Each line of the data below that holds the word "down" is to be reported in full.

Dataset entries:
**********
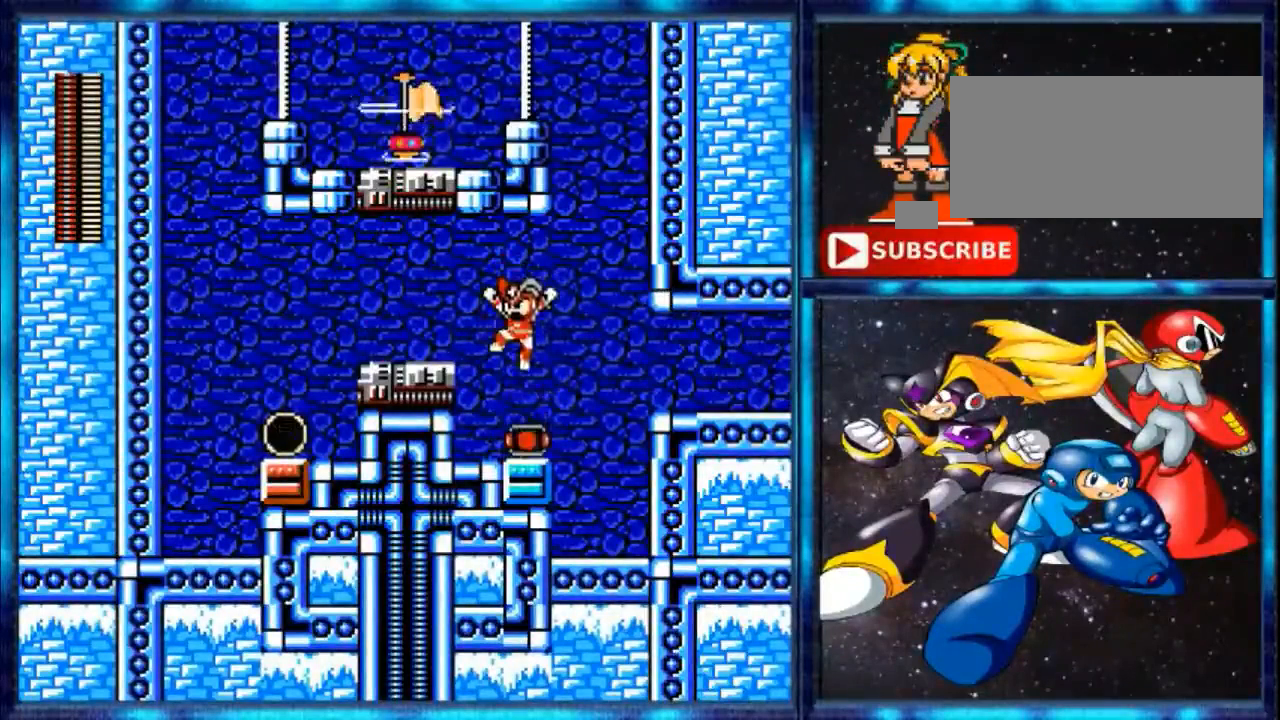
{"buttons": [], "events": [[40, "DPAD_LEFT", "up"]]}
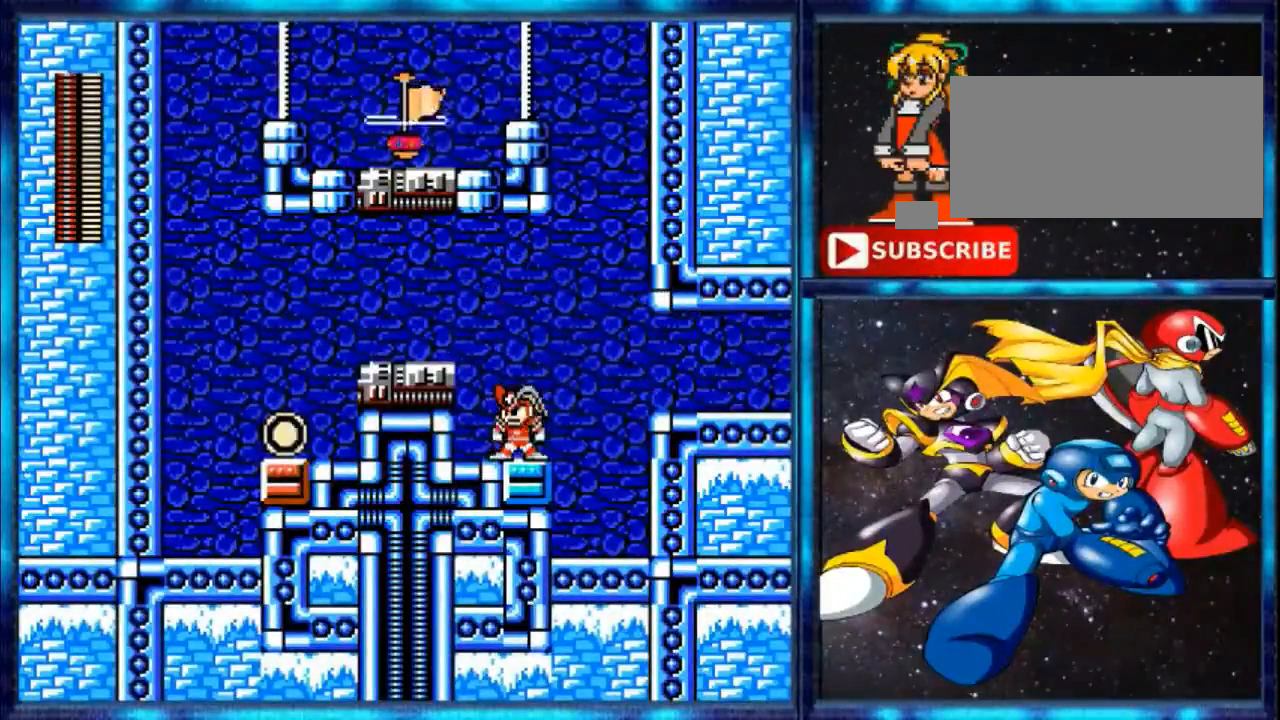
{"buttons": ["A", "DPAD_RIGHT"], "events": [[520, "A", "down"], [520, "DPAD_RIGHT", "down"]]}
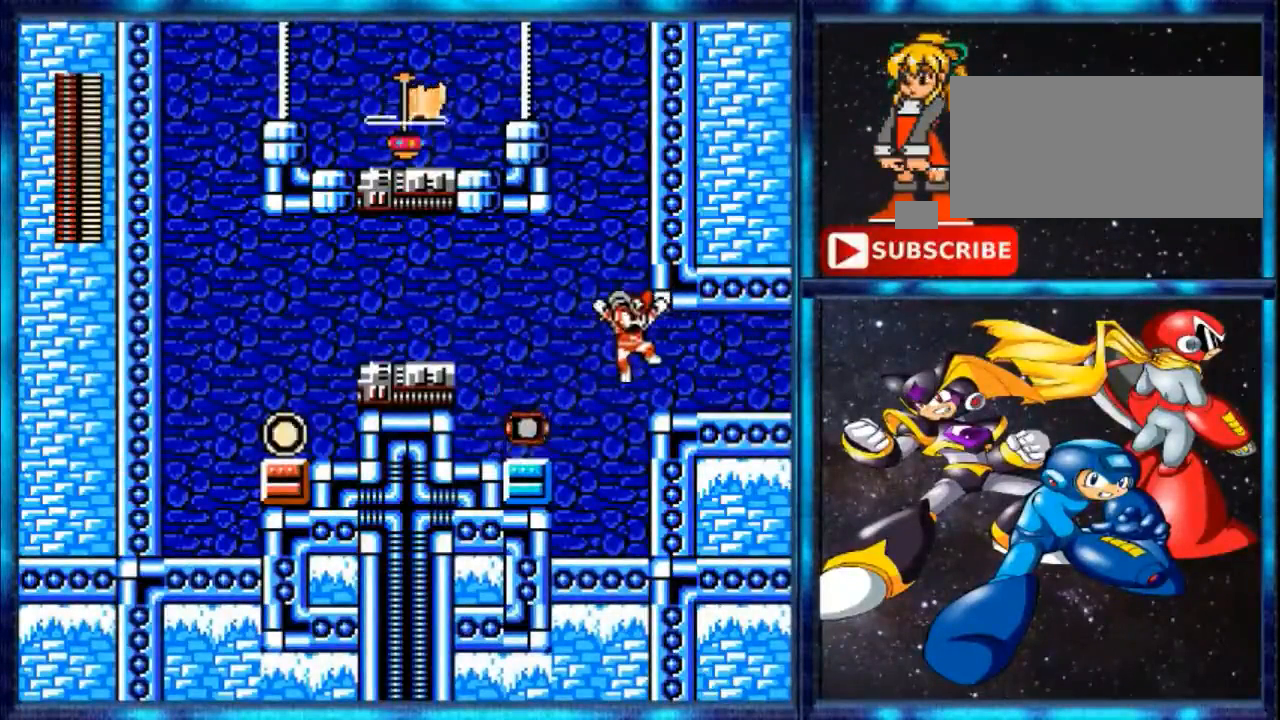
{"buttons": ["DPAD_RIGHT"], "events": [[360, "A", "up"]]}
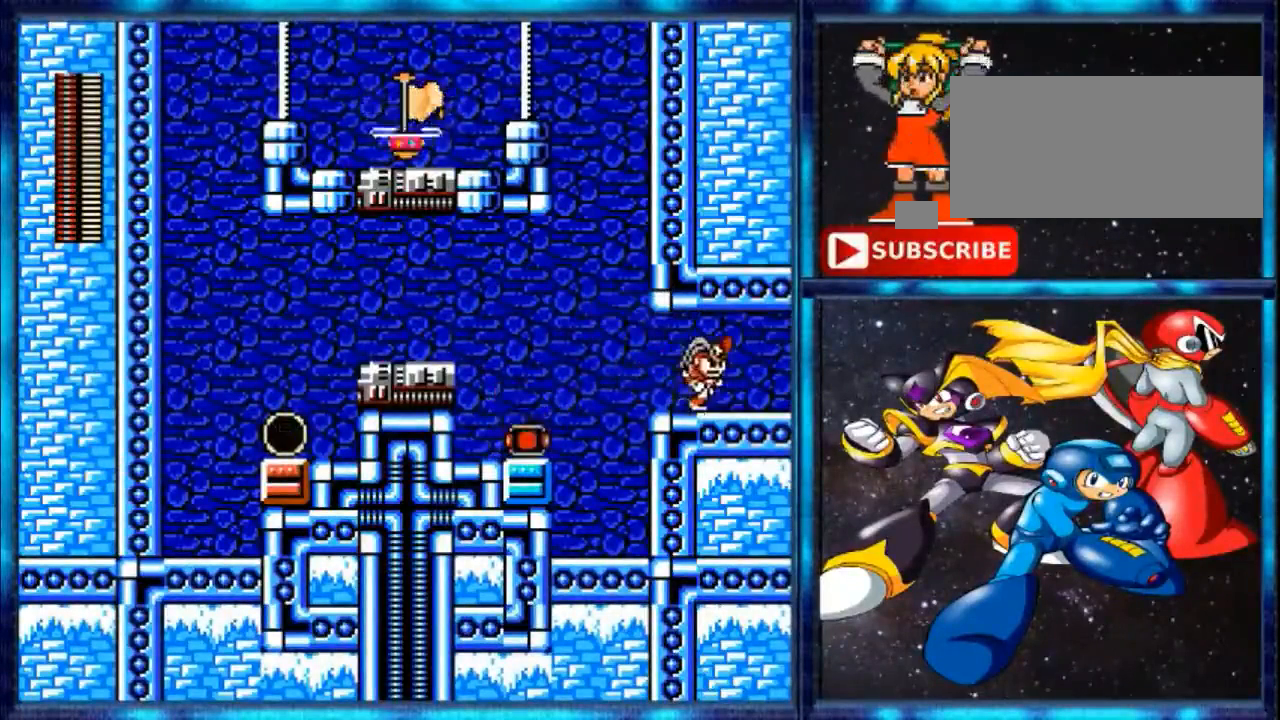
{"buttons": ["A", "DPAD_RIGHT"], "events": [[200, "A", "down"], [320, "A", "up"], [480, "A", "down"]]}
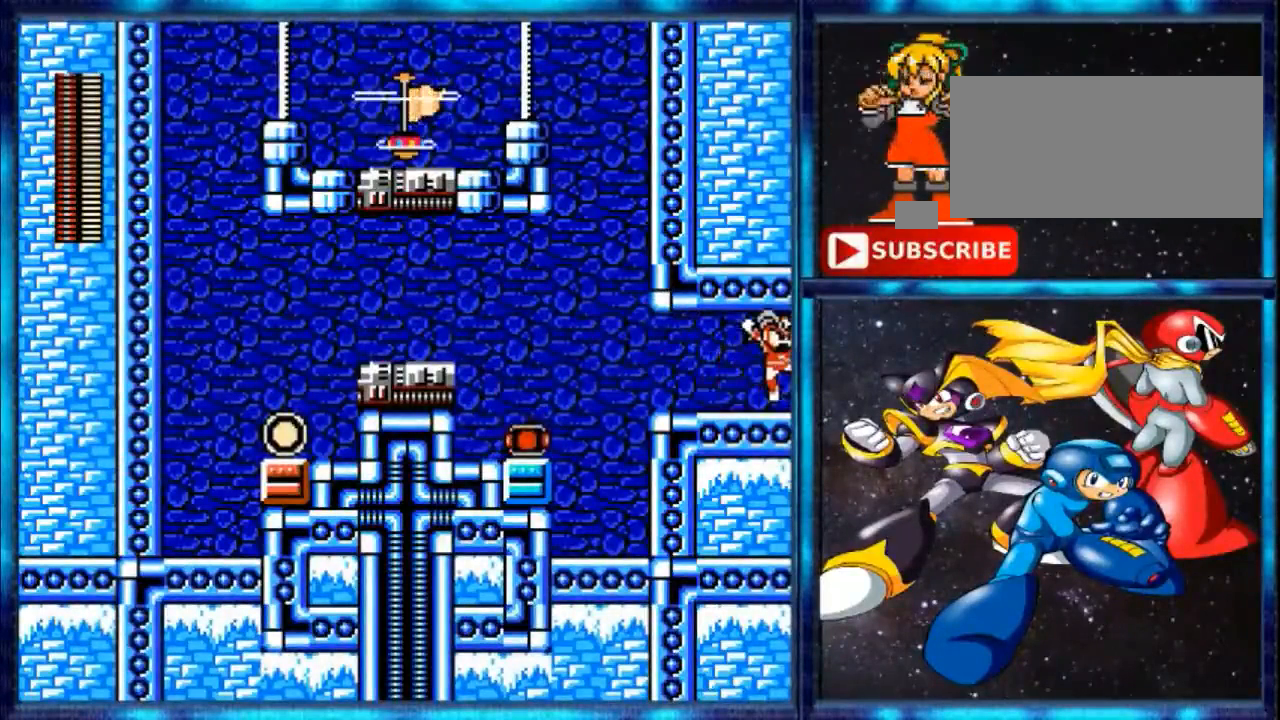
{"buttons": ["DPAD_RIGHT"], "events": [[120, "A", "up"], [280, "A", "down"], [400, "A", "up"]]}
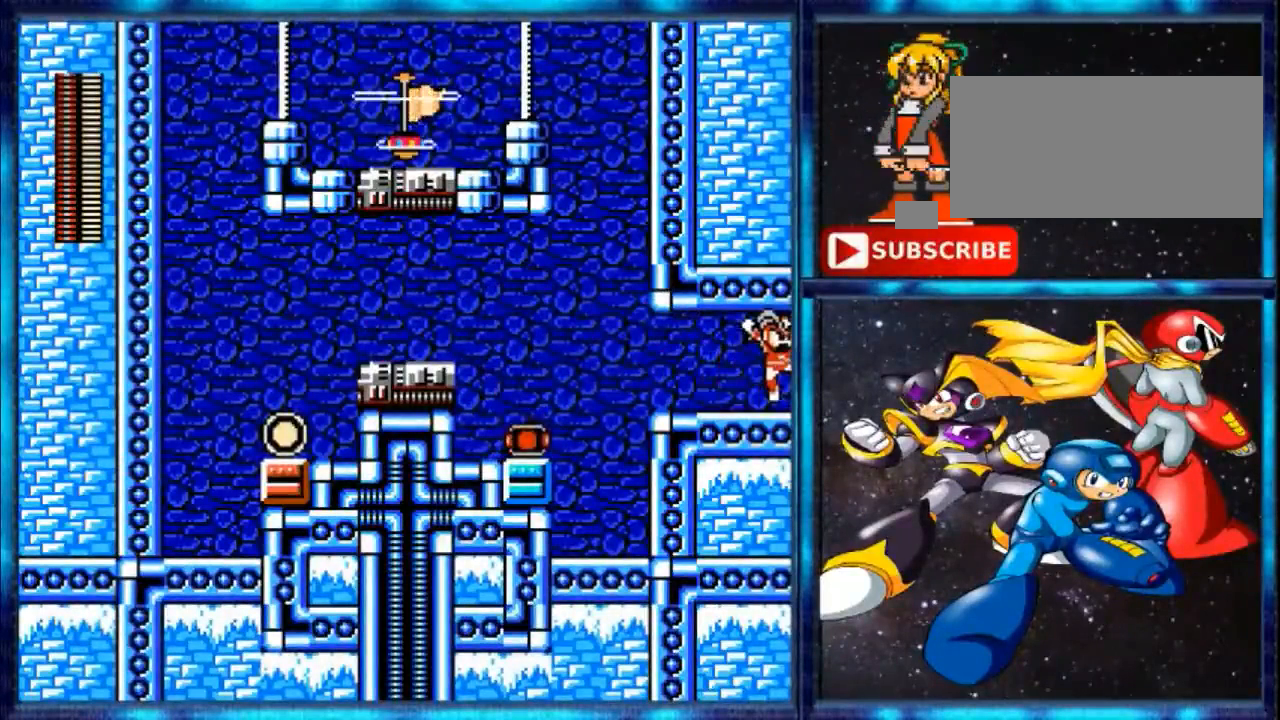
{"buttons": [], "events": [[200, "DPAD_RIGHT", "up"]]}
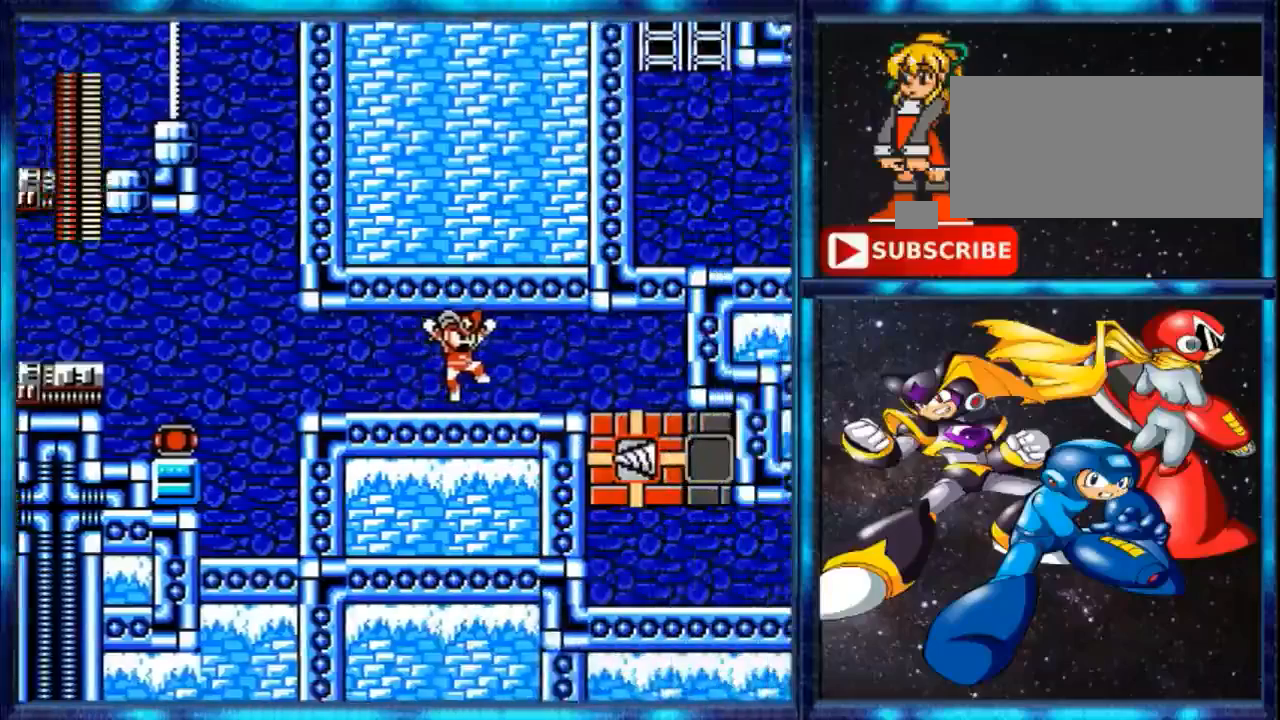
{"buttons": [], "events": []}
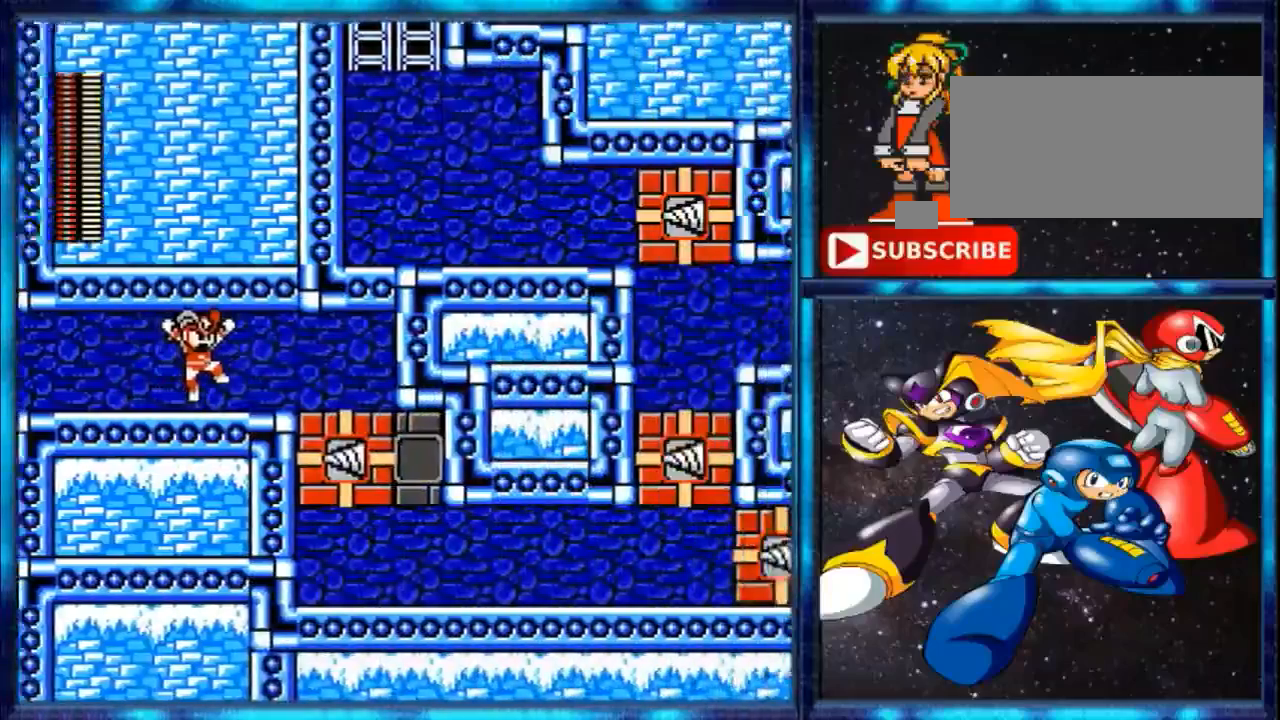
{"buttons": [], "events": []}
**********
=== ANSWER ===
{"buttons": ["A", "DPAD_RIGHT"], "events": [[520, "A", "down"], [520, "DPAD_RIGHT", "down"]]}
{"buttons": ["A", "DPAD_RIGHT"], "events": [[200, "A", "down"], [320, "A", "up"], [480, "A", "down"]]}
{"buttons": ["DPAD_RIGHT"], "events": [[120, "A", "up"], [280, "A", "down"], [400, "A", "up"]]}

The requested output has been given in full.